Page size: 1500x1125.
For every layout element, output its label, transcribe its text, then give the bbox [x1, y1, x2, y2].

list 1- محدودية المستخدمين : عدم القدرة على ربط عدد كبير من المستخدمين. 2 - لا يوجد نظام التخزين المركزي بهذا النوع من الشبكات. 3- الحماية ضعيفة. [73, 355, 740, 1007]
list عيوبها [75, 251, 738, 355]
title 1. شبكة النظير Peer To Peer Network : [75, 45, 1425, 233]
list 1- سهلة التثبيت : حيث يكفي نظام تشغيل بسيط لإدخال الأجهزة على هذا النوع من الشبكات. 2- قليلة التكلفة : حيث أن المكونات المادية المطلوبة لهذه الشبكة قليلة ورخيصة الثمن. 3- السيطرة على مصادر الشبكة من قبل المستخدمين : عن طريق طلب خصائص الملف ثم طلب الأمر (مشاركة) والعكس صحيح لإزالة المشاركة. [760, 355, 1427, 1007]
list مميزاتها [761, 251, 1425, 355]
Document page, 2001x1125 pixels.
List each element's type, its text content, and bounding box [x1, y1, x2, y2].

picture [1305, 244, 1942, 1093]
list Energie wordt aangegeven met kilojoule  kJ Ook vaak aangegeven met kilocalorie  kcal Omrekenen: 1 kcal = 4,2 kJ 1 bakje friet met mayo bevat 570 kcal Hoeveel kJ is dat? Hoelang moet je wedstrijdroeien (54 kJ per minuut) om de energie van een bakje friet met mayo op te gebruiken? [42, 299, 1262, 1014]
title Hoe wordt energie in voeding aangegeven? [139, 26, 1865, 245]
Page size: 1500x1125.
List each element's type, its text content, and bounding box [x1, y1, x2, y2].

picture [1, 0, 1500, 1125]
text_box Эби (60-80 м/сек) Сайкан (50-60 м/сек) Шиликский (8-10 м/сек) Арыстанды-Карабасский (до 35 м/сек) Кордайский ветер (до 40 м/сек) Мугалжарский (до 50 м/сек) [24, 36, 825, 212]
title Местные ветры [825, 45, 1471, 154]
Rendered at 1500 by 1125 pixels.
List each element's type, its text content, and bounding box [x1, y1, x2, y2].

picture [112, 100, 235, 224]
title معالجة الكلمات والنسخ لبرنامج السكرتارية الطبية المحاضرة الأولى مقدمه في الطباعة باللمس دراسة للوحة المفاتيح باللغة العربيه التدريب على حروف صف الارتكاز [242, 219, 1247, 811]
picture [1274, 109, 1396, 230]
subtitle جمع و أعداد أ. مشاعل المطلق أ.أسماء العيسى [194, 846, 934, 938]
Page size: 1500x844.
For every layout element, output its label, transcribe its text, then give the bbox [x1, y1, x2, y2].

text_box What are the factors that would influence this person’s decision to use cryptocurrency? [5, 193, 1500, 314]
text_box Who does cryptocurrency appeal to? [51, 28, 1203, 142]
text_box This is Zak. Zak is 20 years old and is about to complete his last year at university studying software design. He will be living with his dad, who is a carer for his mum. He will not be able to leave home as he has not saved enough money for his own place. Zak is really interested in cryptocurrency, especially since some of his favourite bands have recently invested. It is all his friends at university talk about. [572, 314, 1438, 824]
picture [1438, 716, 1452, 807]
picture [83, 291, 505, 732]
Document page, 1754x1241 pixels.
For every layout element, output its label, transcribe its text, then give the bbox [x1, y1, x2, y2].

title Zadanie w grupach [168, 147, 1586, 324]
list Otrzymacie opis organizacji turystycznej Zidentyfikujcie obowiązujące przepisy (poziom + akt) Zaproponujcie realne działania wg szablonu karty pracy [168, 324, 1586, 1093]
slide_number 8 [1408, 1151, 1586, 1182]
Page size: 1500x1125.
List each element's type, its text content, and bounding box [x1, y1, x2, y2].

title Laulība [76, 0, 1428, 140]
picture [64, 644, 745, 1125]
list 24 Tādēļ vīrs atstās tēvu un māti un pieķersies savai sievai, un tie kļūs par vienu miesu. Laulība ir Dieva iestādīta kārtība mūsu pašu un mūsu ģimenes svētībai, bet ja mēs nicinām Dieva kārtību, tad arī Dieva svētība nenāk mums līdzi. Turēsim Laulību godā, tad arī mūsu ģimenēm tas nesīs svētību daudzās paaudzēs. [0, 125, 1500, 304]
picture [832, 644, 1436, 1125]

•••

All the lines above should be written out once more, exactly.

** RESULT OF THE TASK **
Page size: 1500x1125.
For every layout element, output its label, transcribe its text, then give the bbox [x1, y1, x2, y2].

list 1- محدودية المستخدمين : عدم القدرة على ربط عدد كبير من المستخدمين. 2 - لا يوجد نظام التخزين المركزي بهذا النوع من الشبكات. 3- الحماية ضعيفة. [73, 355, 740, 1007]
list عيوبها [75, 251, 738, 355]
title 1. شبكة النظير Peer To Peer Network : [75, 45, 1425, 233]
list 1- سهلة التثبيت : حيث يكفي نظام تشغيل بسيط لإدخال الأجهزة على هذا النوع من الشبكات. 2- قليلة التكلفة : حيث أن المكونات المادية المطلوبة لهذه الشبكة قليلة ورخيصة الثمن. 3- السيطرة على مصادر الشبكة من قبل المستخدمين : عن طريق طلب خصائص الملف ثم طلب الأمر (مشاركة) والعكس صحيح لإزالة المشاركة. [760, 355, 1427, 1007]
list مميزاتها [761, 251, 1425, 355]
Document page, 2001x1125 pixels.
List each element's type, its text content, and bounding box [x1, y1, x2, y2].

picture [1305, 244, 1942, 1093]
list Energie wordt aangegeven met kilojoule  kJ Ook vaak aangegeven met kilocalorie  kcal Omrekenen: 1 kcal = 4,2 kJ 1 bakje friet met mayo bevat 570 kcal Hoeveel kJ is dat? Hoelang moet je wedstrijdroeien (54 kJ per minuut) om de energie van een bakje friet met mayo op te gebruiken? [42, 299, 1262, 1014]
title Hoe wordt energie in voeding aangegeven? [139, 26, 1865, 245]
Page size: 1500x1125.
List each element's type, its text content, and bounding box [x1, y1, x2, y2].

picture [1, 0, 1500, 1125]
text_box Эби (60-80 м/сек) Сайкан (50-60 м/сек) Шиликский (8-10 м/сек) Арыстанды-Карабасский (до 35 м/сек) Кордайский ветер (до 40 м/сек) Мугалжарский (до 50 м/сек) [24, 36, 825, 212]
title Местные ветры [825, 45, 1471, 154]
Rendered at 1500 by 1125 pixels.
List each element's type, its text content, and bounding box [x1, y1, x2, y2].

picture [112, 100, 235, 224]
title معالجة الكلمات والنسخ لبرنامج السكرتارية الطبية المحاضرة الأولى مقدمه في الطباعة باللمس دراسة للوحة المفاتيح باللغة العربيه التدريب على حروف صف الارتكاز [242, 219, 1247, 811]
picture [1274, 109, 1396, 230]
subtitle جمع و أعداد أ. مشاعل المطلق أ.أسماء العيسى [194, 846, 934, 938]
Page size: 1500x844.
For every layout element, output its label, transcribe its text, then give the bbox [x1, y1, x2, y2].

text_box What are the factors that would influence this person’s decision to use cryptocurrency? [5, 193, 1500, 314]
text_box Who does cryptocurrency appeal to? [51, 28, 1203, 142]
text_box This is Zak. Zak is 20 years old and is about to complete his last year at university studying software design. He will be living with his dad, who is a carer for his mum. He will not be able to leave home as he has not saved enough money for his own place. Zak is really interested in cryptocurrency, especially since some of his favourite bands have recently invested. It is all his friends at university talk about. [572, 314, 1438, 824]
picture [1438, 716, 1452, 807]
picture [83, 291, 505, 732]
Document page, 1754x1241 pixels.
For every layout element, output its label, transcribe its text, then give the bbox [x1, y1, x2, y2].

title Zadanie w grupach [168, 147, 1586, 324]
list Otrzymacie opis organizacji turystycznej Zidentyfikujcie obowiązujące przepisy (poziom + akt) Zaproponujcie realne działania wg szablonu karty pracy [168, 324, 1586, 1093]
slide_number 8 [1408, 1151, 1586, 1182]
Page size: 1500x1125.
List each element's type, its text content, and bounding box [x1, y1, x2, y2].

title Laulība [76, 0, 1428, 140]
picture [64, 644, 745, 1125]
list 24 Tādēļ vīrs atstās tēvu un māti un pieķersies savai sievai, un tie kļūs par vienu miesu. Laulība ir Dieva iestādīta kārtība mūsu pašu un mūsu ģimenes svētībai, bet ja mēs nicinām Dieva kārtību, tad arī Dieva svētība nenāk mums līdzi. Turēsim Laulību godā, tad arī mūsu ģimenēm tas nesīs svētību daudzās paaudzēs. [0, 125, 1500, 304]
picture [832, 644, 1436, 1125]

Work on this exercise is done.